Esta misma alianza militar también formaría un bloque económico. Estados Unidos ofrecería acceso al mercado a cambio de compromisos tangibles de que sus aliados inviertan más en defensa; se desvincularían de Rusia y China en sectores críticos como semiconductores, telecomunicaciones, energía y manufactura avanzada; y otorgarían a las empresas estadounidenses acceso recíproco a sus mercados. Los acuerdos comerciales incluirían normas conjuntas sobre evaluación de inversiones, control de exportaciones y subsidios industriales, y apoyarían la coproducción de tecnologías avanzadas. El objetivo no sería resucitar un orden liberal universal, sino consolidar una alianza económica sólida que defienda a sus miembros, aísle a los adversarios y ejerza un poder de negociación colectiva.
Si hay un rayo de esperanza en el sombrío panorama actual, es que la crisis crea oportunidades. Los órdenes internacionales duraderos —el sistema westfaliano de estados soberanos, la paz europea surgida del Congreso de Viena de 1814-1815, el orden liberal posterior a la Segunda Guerra Mundial— se forjaron al calor de la rivalidad entre grandes potencias, cuando el miedo, no el idealismo, impulsó a los países a unirse. Lo mismo ocurre con la renovación estadounidense: a lo largo de su historia, Estados Unidos solo ha invertido a gran escala cuando la supervivencia nacional estaba en juego. Fue la Guerra de Secesión la que impulsó la rápida expansión de la red ferroviaria del norte, sentando las bases para posteriores líneas transcontinentales. Los temores de la Guerra Fría, no el consenso en tiempos de paz, impulsaron la creación del sistema de autopistas interestatales y la Ley Nacional de Educación para la Defensa. La I+D militar financió los avances que dieron origen a la industria de los semiconductores, la tecnología GPS e Internet. Para bien o para mal, las preocupaciones sobre la seguridad nacional han sido el motor más constante de la inversión pública en Estados Unidos.
La rivalidad actual con China y Rusia puede volver a desempeñar ese papel galvanizador, impulsando acciones para reconstruir la infraestructura y la industria, fortalecer las cadenas de suministro, revitalizar la base industrial de defensa, atraer el mejor talento global y restaurar la confianza ciudadana.

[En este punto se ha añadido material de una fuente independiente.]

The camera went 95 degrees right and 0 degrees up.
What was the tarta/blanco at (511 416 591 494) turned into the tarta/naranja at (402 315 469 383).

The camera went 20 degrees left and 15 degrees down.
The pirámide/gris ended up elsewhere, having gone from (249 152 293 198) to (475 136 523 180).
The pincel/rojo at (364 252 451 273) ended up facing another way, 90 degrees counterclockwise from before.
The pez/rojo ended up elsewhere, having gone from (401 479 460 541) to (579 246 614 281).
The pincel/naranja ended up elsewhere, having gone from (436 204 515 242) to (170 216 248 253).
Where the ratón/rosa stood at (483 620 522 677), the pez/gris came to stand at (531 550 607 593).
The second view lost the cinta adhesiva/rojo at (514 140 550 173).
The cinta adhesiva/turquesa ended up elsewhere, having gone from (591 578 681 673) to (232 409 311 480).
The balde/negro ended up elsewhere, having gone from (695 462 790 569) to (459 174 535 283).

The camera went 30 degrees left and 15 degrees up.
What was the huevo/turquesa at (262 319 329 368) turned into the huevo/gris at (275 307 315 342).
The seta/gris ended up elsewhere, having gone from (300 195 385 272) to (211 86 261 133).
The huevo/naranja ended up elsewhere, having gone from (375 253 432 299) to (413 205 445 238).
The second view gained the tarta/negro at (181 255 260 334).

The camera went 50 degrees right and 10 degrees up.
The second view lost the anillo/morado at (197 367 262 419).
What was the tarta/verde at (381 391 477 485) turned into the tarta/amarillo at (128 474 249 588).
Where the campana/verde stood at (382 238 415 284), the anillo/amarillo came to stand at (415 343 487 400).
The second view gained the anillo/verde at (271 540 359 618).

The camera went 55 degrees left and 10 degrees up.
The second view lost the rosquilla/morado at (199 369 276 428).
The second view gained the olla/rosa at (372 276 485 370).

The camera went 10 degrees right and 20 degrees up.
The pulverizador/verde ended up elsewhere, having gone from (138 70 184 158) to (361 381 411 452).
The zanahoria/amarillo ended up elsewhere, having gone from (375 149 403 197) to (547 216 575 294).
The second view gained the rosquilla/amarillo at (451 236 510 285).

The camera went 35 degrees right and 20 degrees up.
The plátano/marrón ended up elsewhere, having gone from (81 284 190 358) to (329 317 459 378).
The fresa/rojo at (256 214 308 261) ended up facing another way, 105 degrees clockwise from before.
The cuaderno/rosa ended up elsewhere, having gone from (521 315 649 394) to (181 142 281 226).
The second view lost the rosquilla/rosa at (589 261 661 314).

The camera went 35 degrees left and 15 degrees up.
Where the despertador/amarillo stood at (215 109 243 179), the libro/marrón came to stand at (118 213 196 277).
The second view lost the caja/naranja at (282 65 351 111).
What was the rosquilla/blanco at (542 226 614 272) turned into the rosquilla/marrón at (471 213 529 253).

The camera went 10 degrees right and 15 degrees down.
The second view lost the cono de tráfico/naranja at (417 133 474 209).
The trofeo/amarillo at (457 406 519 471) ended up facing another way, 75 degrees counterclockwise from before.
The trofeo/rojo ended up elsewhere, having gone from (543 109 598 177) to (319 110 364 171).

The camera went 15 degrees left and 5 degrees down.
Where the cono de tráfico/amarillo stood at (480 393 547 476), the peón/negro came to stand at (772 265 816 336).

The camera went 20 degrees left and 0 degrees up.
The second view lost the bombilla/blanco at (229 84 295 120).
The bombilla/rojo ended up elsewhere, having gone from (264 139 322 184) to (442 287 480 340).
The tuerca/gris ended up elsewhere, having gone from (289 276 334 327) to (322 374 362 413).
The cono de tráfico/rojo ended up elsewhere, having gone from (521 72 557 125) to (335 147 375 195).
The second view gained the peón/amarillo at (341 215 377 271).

El objetivo no es solo ganar una contienda entre grandes potencias. Es canalizarla; arreglar lo que falla en casa y forjar un mundo que refleje los intereses y valores estadounidenses. Un mundo libre que funcione, para Estados Unidos y para quienes estén dispuestos y sean capaces de apoyarlo.
(*) MICHAEL BECKLEY es profesor asociado de Ciencias Políticas en la Universidad Tufts, investigador senior no residente en el American Enterprise Institute, director para Asia en el Foreign Policy Research Institute y académico público Moynihan en el City College de Nueva York.